Commenting on the study for TCTMD, Zachary Steinberg, MD (University of Washington, Seattle), said that these pooled data represent a step forward in the overall PFO closure journey. “It's kind of fascinating how we're getting a little closer and a little closer to what's going on, to help tell a more complete story,” he said.

Arielle P. Davis, MD, and David L. Tirschwell, MD (both Harborview Medical Center, University of Washington School of Medicine, Seattle), in an accompanying editorial, make the point that these data are especially helpful for understanding which patients will benefit most, but don’t rule out a benefit in patients with features not the focus of this current analysis.

“While this current publication provides evidence for heightened risk of recurrent stroke and greater closure benefit in patients with both PFO high-risk features of a large shunt and ASA, it does not allow us to reliably exclude any other group of patients from PFO closure,” they write.

Ideally, each of the four PFO categories included in the study should be further stratified by low and high RoPE score, they continue. “However, even this exhaustive individual patient level meta-analysis has only 121 outcome events, so further analyses with smaller and smaller subgroups would likely be underpowered.”

Also, one of the limitations of the study is that the definitions of ASA and large shunt were not universal across the six randomized trials, Davis and Tirschwell note. Future studies should standardize these, as well as the imaging techniques used to identify these high-risk features, in order to strengthen their results, they suggest.

As for what to do about the above-60 group, many questions remain, they conclude. “How many of these patients are there? Given this older group will also be at increased risk of atrial fibrillation, would an adequately powered anticoagulation arm also be appropriate? Or mandatory extended heart rhythm monitoring? Or more advanced cardiac imaging?”

Regardless, Kent said, it’s common to see patients in practice who are above age 60 and have high-risk PFO features. “We have to make the decision in the absence of randomized evidence,” he commented. “A lot of doctors will look at this and it might sway them to close patients that yesterday they wouldn't close. [But] these findings do not nullify the need for a trial.”

Steinberg agreed. “I think we have a very large portion of the population that are 60 years and older,” he said. “And I don't know how many operators out there—how many neurologists, how many cardiologists—are looking at age cutoffs and saying ‘You are a candidate. You aren't a candidate.’”

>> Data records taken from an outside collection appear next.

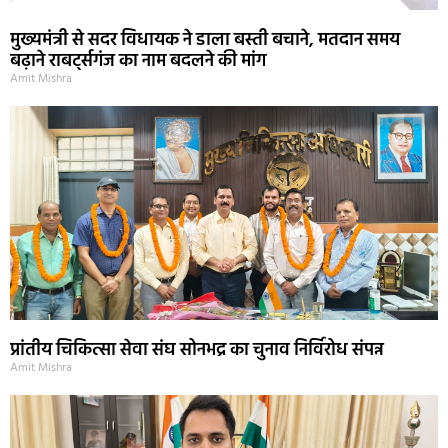
मुख्यमंत्री से सदर विधायक ने डाला बस्ती बचाने, मतदान समय
बढ़ाने राबर्ट्सगंज का नाम बदलने की मांग
Amit Mishra
प्रांतीय चिकित्सा सेवा संघ सोनभद्र का चुनाव निर्विरोध संपन्न
Amit Mishra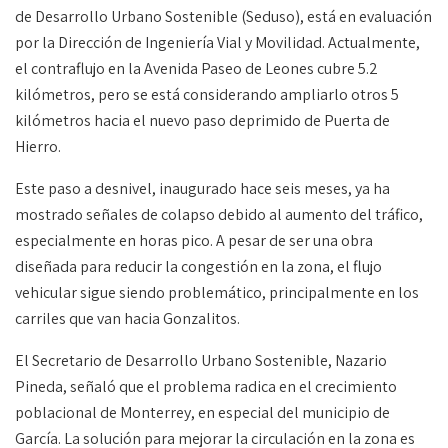
de Desarrollo Urbano Sostenible (Seduso), está en evaluación
por la Dirección de Ingeniería Vial y Movilidad. Actualmente,
el contraflujo en la Avenida Paseo de Leones cubre 5.2
kilómetros, pero se está considerando ampliarlo otros 5
kilómetros hacia el nuevo paso deprimido de Puerta de
Hierro.
Este paso a desnivel, inaugurado hace seis meses, ya ha
mostrado señales de colapso debido al aumento del tráfico,
especialmente en horas pico. A pesar de ser una obra
diseñada para reducir la congestión en la zona, el flujo
vehicular sigue siendo problemático, principalmente en los
carriles que van hacia Gonzalitos.
El Secretario de Desarrollo Urbano Sostenible, Nazario
Pineda, señaló que el problema radica en el crecimiento
poblacional de Monterrey, en especial del municipio de
García. La solución para mejorar la circulación en la zona es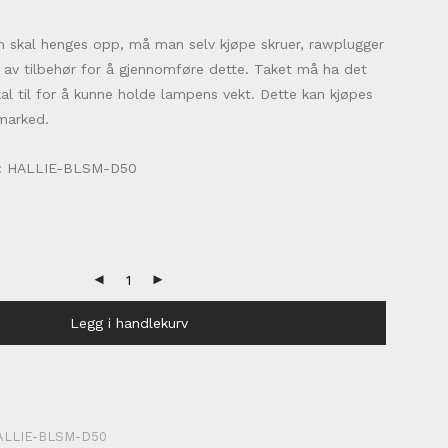
n skal henges opp, må man selv kjøpe skruer, rawplugger
 av tilbehør for å gjennomføre dette. Taket må ha det
l til for å kunne holde lampens vekt. Dette kan kjøpes
marked.
: HALLIE-BLSM-D50
Legg i handlekurv
ALLIE-BLSM-D50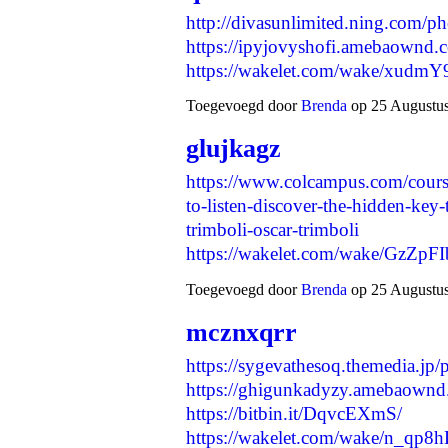
http://divasunlimited.ning.com/p
https://ipyjovyshofi.amebaownd
https://wakelet.com/wake/x
Toegevoegd door
Brenda
op 25 Augustus
glujkagz
https://www.colcampus.com/cour
to-listen-discover-the-hidden-key
trimboli-oscar-trimboli
https://wakelet.com/wake/Gz
Toegevoegd door
Brenda
op 25 Augustus
mcznxqrr
https://sygevathesoq.themedia.jp
https://ghigunkadyzy.amebaownd
https://bitbin.it/DqvcEXmS/
https://wakelet.com/wake/n_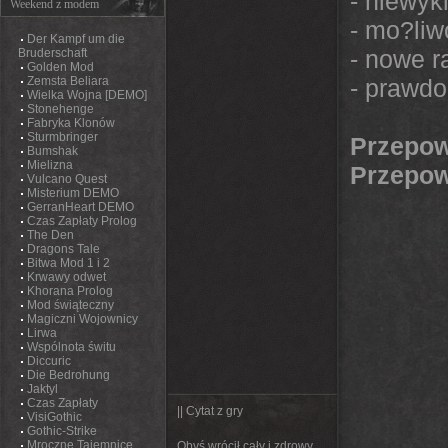
- niewyk
Weekend z modem
- mo?li
Der Kampf um die
- nowe ra
Bruderschaft
Golden Mod
Zemsta Beliara
- prawd
Wielka Wojna [DEMO]
Stonehenge
Fabryka Klonów
Sturmbringer
Przepow
Bumshak
Mielizna
Przepow
Vulcano Quest
Misterium DEMO
GerranHeart DEMO
Czas Zapłaty Prolog
The Den
Dragons Tale
Bitwa Mod 1 i 2
Krwawy odwet
Khorana Prolog
Mod świąteczny
Magiczni Wojownicy
Lirwa
Wspólnota świtu
Diccuric
Die Bedrohung
Jaktyl
Czas Zapłaty
|| Cytat z gry
VisiGothic
Gothic-Strike
Mroczne Tajemnice
Obyś wrócił cały i zdrowy.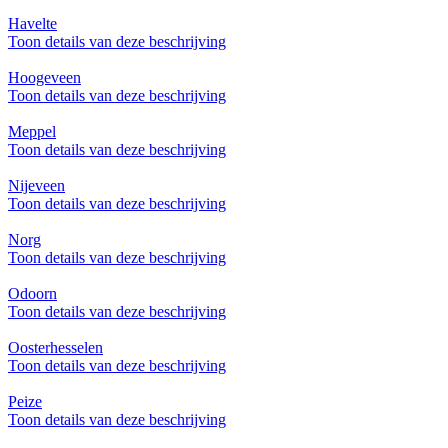
Havelte
Toon details van deze beschrijving
Hoogeveen
Toon details van deze beschrijving
Meppel
Toon details van deze beschrijving
Nijeveen
Toon details van deze beschrijving
Norg
Toon details van deze beschrijving
Odoorn
Toon details van deze beschrijving
Oosterhesselen
Toon details van deze beschrijving
Peize
Toon details van deze beschrijving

However, he noted, insurance companies are already doing some of that decision-making. “I get patients denied all the time for being over the age of 60, and there's no great rationale for it,” Steinberg said. “There is a certain amount of equipoise: at what point does being old enough and not having as many years ahead mean that closing a potentially problematic PFO renders it ineffective?”

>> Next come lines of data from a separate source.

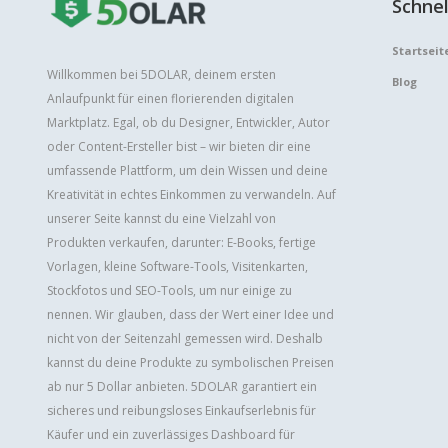
Schnel
Startseit
Willkommen bei 5DOLAR, deinem ersten
Blog
Anlaufpunkt für einen florierenden digitalen
Marktplatz. Egal, ob du Designer, Entwickler, Autor
oder Content-Ersteller bist – wir bieten dir eine
umfassende Plattform, um dein Wissen und deine
Kreativität in echtes Einkommen zu verwandeln. Auf
unserer Seite kannst du eine Vielzahl von
Produkten verkaufen, darunter: E-Books, fertige
Vorlagen, kleine Software-Tools, Visitenkarten,
Stockfotos und SEO-Tools, um nur einige zu
nennen. Wir glauben, dass der Wert einer Idee und
nicht von der Seitenzahl gemessen wird. Deshalb
kannst du deine Produkte zu symbolischen Preisen
ab nur 5 Dollar anbieten. 5DOLAR garantiert ein
sicheres und reibungsloses Einkaufserlebnis für
Käufer und ein zuverlässiges Dashboard für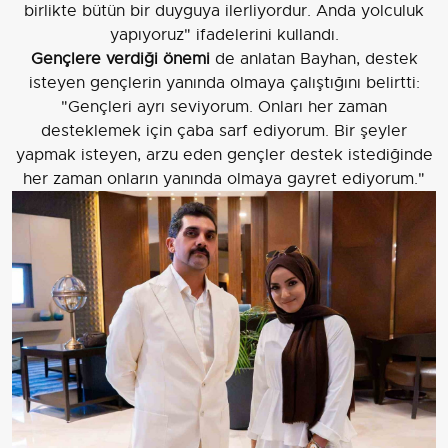
birlikte bütün bir duyguya ilerliyordur. Anda yolculuk
yapıyoruz" ifadelerini kullandı.
Gençlere verdiği önemi
de anlatan Bayhan, destek
isteyen gençlerin yanında olmaya çalıştığını belirtti:
"Gençleri ayrı seviyorum. Onları her zaman
desteklemek için çaba sarf ediyorum. Bir şeyler
yapmak isteyen, arzu eden gençler destek istediğinde
her zaman onların yanında olmaya gayret ediyorum."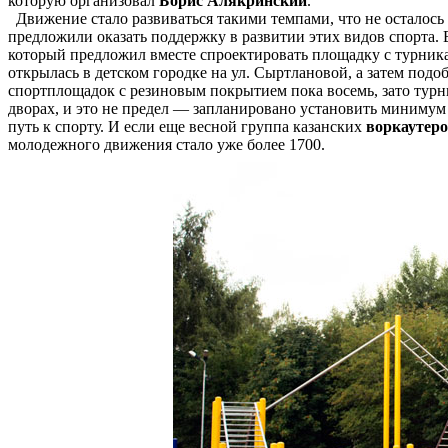
которую организовал
Борис Алякринский
.
Движение стало развиваться такими темпами, что не осталось
предложили оказать поддержку в развитии этих видов спорта.
который предложил вместе спроектировать площадку с турника
открылась в детском городке на ул. Сыртлановой, а затем под
спортплощадок с резиновым покрытием пока восемь, зато турн
дворах, и это не предел — запланировано установить минимум
путь к спорту. И если еще весной группа казанских
воркаутер
молодежного движения стало уже более 1700.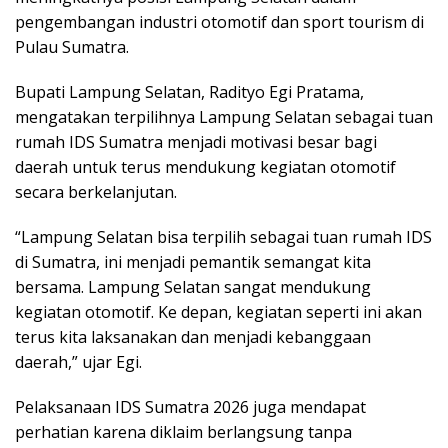
pengembangan industri otomotif dan sport tourism di
Pulau Sumatra.
Bupati Lampung Selatan,
Radityo Egi Pratama
,
mengatakan terpilihnya Lampung Selatan sebagai tuan
rumah IDS Sumatra menjadi motivasi besar bagi
daerah untuk terus mendukung kegiatan otomotif
secara berkelanjutan.
“Lampung Selatan bisa terpilih sebagai tuan rumah IDS
di Sumatra, ini menjadi pemantik semangat kita
bersama. Lampung Selatan sangat mendukung
kegiatan otomotif. Ke depan, kegiatan seperti ini akan
terus kita laksanakan dan menjadi kebanggaan
daerah,” ujar Egi.
Pelaksanaan IDS Sumatra 2026 juga mendapat
perhatian karena diklaim berlangsung tanpa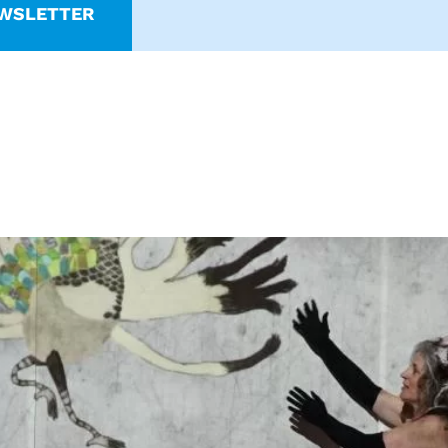
WSLETTER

  • Mas reports receiving personal fees from Bayer, Cardiovascular European Research Center, and Pfizer.
  • Kent reports receiving grants from Patient Centered Outcomes Research Institute and WW. L. Gore & Associates.
  • Tirschwell reports receiving consulting fees and grants from Abbott to their institution for entering patients in a phase 4 clinical study outside the submitted work.
  • Steinberg reports serving as a consultant for Abbott, Gore, and Medtronic.
  • Davis reports no relevant conflicts of interest.